Welcome to the Middle East Today

The Middle East has traditionally been important for the world economy. The Middle East situation today has an impact on all aspects of life in America and much of the world.

Only by understanding the motivations of the various factions in the Middle East can we hope to understand how to promote peace and national security for Middle Eastern nations, Europe, and the United States.

Apr 19, 2011

The Continuous Spring Protests

Most states in the Arab world are still experiencing people’s protests demanding reforms such as freedom of expression, political reforms, free elections and an end to political and financial corruption.

All of these demands are legitimate and the political leadership in these states continues to promise to respond to the demands of the protestors. The following reflects the latest.

In Jordan, the protestors in Amman, Zarka and other cities are demanding the prosecution of those who stole the public assets. Some of them fled the country to escape prosecution. The protestors were calling for the revival of the gift of April of 1989, which led to the removal of the emergency law and the return to the freedom of political parties and election. Furthermore, the crowds were calling for the cancelation of the Arab peace agreement with Israel.
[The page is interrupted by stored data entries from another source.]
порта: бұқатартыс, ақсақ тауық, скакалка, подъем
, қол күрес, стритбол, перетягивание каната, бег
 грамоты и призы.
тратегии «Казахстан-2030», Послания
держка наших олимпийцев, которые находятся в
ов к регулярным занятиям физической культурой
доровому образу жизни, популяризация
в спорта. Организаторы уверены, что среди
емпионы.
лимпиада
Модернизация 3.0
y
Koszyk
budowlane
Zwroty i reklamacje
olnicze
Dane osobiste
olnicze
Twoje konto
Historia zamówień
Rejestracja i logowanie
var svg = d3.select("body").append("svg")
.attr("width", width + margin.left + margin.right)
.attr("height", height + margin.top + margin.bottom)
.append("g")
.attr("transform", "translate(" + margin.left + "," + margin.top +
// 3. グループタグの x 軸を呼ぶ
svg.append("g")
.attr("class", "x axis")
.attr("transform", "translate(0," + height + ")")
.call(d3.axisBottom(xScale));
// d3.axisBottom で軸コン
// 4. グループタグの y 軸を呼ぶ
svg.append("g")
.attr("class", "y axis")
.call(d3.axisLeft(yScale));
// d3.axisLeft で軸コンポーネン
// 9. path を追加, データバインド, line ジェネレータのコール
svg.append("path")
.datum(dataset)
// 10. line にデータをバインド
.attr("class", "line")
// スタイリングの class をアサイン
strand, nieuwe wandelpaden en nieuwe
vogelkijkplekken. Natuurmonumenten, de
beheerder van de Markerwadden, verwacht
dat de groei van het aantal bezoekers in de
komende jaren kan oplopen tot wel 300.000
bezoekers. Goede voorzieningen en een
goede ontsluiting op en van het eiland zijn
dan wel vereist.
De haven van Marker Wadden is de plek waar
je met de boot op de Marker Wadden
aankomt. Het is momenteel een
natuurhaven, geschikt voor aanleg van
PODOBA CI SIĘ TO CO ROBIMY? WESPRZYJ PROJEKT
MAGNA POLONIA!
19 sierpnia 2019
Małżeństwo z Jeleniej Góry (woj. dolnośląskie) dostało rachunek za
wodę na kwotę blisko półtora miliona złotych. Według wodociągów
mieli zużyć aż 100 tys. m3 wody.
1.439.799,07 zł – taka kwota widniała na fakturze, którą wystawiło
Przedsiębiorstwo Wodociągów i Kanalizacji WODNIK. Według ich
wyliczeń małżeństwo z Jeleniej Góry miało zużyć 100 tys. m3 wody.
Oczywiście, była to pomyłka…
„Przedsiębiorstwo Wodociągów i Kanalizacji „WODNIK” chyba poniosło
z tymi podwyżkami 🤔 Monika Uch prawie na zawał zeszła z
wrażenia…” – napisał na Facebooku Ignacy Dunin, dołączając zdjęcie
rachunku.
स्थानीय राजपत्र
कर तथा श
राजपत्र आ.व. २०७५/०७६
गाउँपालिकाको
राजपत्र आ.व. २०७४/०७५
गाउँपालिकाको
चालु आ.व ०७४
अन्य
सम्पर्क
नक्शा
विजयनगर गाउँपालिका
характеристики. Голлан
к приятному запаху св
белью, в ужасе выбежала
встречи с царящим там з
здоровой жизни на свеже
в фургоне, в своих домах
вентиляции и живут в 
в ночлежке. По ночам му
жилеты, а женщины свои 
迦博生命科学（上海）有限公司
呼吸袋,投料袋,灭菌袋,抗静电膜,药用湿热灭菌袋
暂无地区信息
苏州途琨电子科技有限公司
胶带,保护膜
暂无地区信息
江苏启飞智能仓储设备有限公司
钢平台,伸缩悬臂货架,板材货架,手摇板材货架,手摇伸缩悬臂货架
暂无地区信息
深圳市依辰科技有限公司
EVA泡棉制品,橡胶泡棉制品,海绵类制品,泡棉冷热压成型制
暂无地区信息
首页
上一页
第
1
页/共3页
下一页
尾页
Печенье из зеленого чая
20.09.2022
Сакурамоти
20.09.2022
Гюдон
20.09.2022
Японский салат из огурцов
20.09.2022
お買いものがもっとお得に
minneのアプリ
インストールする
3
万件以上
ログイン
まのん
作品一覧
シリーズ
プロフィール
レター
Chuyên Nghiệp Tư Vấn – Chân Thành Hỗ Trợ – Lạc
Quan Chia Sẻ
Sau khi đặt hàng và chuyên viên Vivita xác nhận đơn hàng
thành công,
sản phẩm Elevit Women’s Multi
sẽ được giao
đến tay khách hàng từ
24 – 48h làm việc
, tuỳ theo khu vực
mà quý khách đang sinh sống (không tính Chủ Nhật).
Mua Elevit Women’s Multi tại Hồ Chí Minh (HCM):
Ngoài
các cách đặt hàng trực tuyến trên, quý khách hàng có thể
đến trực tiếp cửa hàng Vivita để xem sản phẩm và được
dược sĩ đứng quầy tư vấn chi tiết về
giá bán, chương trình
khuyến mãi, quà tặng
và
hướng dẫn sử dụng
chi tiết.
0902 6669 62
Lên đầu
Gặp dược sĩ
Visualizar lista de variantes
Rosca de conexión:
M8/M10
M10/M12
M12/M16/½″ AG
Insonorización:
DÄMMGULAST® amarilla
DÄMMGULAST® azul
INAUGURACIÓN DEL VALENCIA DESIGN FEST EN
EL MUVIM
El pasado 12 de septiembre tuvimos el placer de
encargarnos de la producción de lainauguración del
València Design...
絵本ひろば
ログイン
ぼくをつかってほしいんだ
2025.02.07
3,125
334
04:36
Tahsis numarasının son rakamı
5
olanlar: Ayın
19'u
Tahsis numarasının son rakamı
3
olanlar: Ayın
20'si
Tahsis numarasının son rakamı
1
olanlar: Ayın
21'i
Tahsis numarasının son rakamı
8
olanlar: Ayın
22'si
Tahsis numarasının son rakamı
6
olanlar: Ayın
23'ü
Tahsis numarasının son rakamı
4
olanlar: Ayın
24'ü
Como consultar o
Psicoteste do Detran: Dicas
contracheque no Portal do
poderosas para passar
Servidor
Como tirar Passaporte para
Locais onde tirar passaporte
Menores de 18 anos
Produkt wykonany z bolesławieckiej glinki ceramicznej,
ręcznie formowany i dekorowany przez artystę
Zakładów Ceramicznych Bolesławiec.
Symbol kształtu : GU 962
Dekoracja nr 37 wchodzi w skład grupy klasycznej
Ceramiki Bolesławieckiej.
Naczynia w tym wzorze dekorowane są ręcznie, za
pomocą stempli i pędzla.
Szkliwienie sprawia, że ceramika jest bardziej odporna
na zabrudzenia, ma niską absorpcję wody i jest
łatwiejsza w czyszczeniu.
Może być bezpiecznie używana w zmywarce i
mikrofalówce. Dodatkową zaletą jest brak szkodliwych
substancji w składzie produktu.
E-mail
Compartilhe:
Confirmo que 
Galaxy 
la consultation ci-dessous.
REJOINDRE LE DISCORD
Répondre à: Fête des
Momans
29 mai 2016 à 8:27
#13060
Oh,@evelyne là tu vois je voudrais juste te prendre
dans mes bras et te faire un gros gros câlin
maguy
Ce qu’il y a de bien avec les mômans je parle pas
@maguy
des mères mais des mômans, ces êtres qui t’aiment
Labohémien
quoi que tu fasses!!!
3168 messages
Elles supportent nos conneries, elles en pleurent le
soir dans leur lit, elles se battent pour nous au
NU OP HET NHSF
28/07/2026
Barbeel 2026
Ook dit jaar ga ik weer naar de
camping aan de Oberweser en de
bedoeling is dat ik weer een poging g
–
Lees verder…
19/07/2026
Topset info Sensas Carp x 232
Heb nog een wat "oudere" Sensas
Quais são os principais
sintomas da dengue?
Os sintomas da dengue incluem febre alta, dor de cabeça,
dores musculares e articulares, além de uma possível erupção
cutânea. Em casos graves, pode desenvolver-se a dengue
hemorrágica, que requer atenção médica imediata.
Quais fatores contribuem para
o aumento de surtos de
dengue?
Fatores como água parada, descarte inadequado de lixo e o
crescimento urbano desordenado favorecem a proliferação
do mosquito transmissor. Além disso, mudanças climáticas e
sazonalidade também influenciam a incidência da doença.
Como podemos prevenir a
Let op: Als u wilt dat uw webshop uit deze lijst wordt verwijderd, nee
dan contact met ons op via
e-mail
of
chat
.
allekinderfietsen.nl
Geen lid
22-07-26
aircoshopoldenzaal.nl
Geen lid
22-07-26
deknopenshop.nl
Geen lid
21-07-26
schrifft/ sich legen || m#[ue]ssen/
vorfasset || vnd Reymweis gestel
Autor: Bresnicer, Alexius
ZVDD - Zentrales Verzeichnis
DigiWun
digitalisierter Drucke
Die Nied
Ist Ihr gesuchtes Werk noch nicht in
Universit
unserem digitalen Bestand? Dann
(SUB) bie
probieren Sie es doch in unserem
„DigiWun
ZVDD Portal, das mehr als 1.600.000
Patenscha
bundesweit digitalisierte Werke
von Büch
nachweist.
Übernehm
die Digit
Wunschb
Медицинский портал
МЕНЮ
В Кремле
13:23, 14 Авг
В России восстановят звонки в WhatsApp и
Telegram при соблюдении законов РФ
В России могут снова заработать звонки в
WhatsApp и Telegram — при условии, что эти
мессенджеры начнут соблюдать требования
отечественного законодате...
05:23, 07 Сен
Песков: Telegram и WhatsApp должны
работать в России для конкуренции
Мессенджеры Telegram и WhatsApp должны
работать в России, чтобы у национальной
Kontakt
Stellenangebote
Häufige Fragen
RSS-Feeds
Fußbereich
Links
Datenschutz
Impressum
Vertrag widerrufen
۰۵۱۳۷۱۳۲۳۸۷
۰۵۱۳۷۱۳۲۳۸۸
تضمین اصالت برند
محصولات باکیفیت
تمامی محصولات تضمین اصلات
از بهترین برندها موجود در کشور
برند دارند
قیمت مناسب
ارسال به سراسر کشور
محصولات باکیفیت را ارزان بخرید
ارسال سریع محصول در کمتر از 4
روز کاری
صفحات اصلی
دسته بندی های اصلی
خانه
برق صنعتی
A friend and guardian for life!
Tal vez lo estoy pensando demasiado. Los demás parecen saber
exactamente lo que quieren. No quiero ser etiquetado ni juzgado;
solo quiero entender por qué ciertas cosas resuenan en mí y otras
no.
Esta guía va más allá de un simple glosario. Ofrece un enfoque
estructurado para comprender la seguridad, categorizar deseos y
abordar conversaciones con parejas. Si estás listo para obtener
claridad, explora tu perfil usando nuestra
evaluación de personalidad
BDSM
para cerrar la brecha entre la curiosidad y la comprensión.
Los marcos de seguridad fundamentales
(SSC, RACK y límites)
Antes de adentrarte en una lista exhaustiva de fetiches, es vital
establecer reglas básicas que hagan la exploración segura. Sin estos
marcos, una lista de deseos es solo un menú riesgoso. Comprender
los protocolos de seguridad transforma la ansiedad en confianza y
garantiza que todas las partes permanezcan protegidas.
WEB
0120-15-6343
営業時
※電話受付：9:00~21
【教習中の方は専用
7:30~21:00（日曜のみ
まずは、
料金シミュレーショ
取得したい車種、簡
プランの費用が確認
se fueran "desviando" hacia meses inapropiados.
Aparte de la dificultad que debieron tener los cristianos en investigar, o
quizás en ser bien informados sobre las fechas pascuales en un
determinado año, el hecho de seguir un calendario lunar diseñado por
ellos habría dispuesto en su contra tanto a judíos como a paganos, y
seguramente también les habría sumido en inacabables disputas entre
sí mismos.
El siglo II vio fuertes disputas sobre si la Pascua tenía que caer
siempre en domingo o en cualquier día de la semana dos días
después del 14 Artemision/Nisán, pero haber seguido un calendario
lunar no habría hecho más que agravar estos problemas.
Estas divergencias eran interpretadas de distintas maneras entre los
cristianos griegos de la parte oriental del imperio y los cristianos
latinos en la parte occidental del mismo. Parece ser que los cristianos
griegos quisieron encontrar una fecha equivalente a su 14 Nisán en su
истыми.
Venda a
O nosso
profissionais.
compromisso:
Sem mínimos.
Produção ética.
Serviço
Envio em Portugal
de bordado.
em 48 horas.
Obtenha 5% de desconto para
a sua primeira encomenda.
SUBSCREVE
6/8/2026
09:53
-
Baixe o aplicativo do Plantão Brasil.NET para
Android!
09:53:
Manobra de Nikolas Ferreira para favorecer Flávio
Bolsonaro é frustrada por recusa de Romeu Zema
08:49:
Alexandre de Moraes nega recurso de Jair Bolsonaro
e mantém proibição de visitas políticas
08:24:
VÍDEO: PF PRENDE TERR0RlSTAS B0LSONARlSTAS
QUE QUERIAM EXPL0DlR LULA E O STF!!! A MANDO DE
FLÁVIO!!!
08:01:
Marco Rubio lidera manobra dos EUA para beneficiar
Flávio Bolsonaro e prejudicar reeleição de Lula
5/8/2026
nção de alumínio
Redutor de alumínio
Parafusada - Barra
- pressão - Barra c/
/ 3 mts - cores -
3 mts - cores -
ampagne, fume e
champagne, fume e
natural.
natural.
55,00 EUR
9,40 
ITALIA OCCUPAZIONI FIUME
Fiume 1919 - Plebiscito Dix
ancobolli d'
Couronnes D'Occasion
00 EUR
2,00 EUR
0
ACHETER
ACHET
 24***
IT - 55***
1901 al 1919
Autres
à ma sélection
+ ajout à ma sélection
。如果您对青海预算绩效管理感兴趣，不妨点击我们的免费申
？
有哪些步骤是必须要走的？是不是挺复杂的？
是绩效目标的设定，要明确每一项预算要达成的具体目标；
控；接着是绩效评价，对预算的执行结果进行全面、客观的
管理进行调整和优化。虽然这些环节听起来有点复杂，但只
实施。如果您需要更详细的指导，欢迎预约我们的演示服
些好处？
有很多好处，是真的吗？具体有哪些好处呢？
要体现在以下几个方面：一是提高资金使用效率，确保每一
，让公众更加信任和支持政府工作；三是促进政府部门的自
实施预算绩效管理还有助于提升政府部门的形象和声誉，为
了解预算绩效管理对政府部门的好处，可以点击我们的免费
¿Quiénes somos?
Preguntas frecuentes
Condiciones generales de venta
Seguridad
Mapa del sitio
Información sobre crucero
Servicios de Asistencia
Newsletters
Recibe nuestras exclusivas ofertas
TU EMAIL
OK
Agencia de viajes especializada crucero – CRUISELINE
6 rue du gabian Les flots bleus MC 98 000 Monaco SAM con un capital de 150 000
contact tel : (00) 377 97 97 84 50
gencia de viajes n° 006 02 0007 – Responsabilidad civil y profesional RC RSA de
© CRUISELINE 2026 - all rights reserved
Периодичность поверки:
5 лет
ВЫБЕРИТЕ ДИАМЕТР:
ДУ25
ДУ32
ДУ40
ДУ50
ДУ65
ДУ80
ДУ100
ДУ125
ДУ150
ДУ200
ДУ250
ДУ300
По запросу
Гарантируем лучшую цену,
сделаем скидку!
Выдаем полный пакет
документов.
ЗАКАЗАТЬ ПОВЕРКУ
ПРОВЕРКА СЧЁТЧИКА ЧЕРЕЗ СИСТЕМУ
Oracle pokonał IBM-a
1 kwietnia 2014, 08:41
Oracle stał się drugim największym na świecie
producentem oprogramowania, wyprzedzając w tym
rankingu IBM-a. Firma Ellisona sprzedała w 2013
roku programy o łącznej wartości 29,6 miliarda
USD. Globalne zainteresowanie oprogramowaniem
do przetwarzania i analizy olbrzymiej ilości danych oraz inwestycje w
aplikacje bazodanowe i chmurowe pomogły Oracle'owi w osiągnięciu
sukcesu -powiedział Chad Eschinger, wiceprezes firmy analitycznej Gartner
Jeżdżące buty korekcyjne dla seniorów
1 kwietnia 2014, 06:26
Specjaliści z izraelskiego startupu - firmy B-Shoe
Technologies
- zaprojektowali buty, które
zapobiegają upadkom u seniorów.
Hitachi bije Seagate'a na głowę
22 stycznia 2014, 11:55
The young people of March the 24th were part of the protest movement who also called for the resignation of the government and requested political reforms that will lead to free elections. In Zarka city, the security forces were attacked by the Islamic Salafi group, which led to the injuries of more than 80 people. Many of these were members of the police force. Also, members of the Salafi group were arrested, including their leader Abu Muhamid il Tahawi. This group was carrying knives that were used against the security forces. According to revealed reports, more than 30 members of this group were arrested.

During the same period, King Abdallah met with tribal Jordanian leaders and assured them of the government’s intention of a wide range of political and economic reforms. The tribal segment of the Jordanian population reflects the basic support for the regime. The Jordanians of Palestinian background, who constitute more than half of the population, are the backbone of the protestors movement, in addition to liberal and highly educated individuals form the Jordanian segment. Nevertheless, I continue to say that unless real reforms are made, political unrest will continue.

In Syria, the political protests continue in many cities including Damascus, repeating the same demands for political reforms. Tear gas was used to disperse the protestors. At the same time, the protestors removed the pictures of Bashar il-Assad and called for his resignation. The people are demanding that the regime respond to their demands. President Assad has already formed a new government and promised a broad range of political reforms. How fast he will implement such reforms will influence the future political trends in Syria.

In Iraq, the Iraqi population has started an uprising against their newly elected members of parliament, who they have accused of being puppets for the American occupying forces. The Iraqi youth are the most active of those who have been marginalized by al Maliki regime. They feel that the present ruling groups came with the occupying American forces, who have destroyed Iraq politically, economically, socially and environmentally. What the young Iraqi people are objecting to is the establishment of a sectarian political structure under the pretext of democratic principle, which has been adopted. The young people are calling for the establishment of true democracy that will usher in a better future for all Iraqis and the removal of political division influenced by sectarianism in the country. They are calling for more political freedom and an end to political corruption.

In Algeria, the protestors’ movement is still active. However, President Abed al-Aziz bin-Taflika promised constitution reform in response to people’s demands for freedom, free elections and an end to corruption. The emergency law has been lifted and more political reform is being implemented to avoid a similar uprising that took place in 1988, which led to the deaths of more than 160,000 people. The Algerian president, who is 74 years old, will respond to the peoples’ request in the end. However, how far he will go remains to be seen.

The situations in Yemen and Libya are getting worse and more bloodshed and destruction will continue until the removal of both dictators.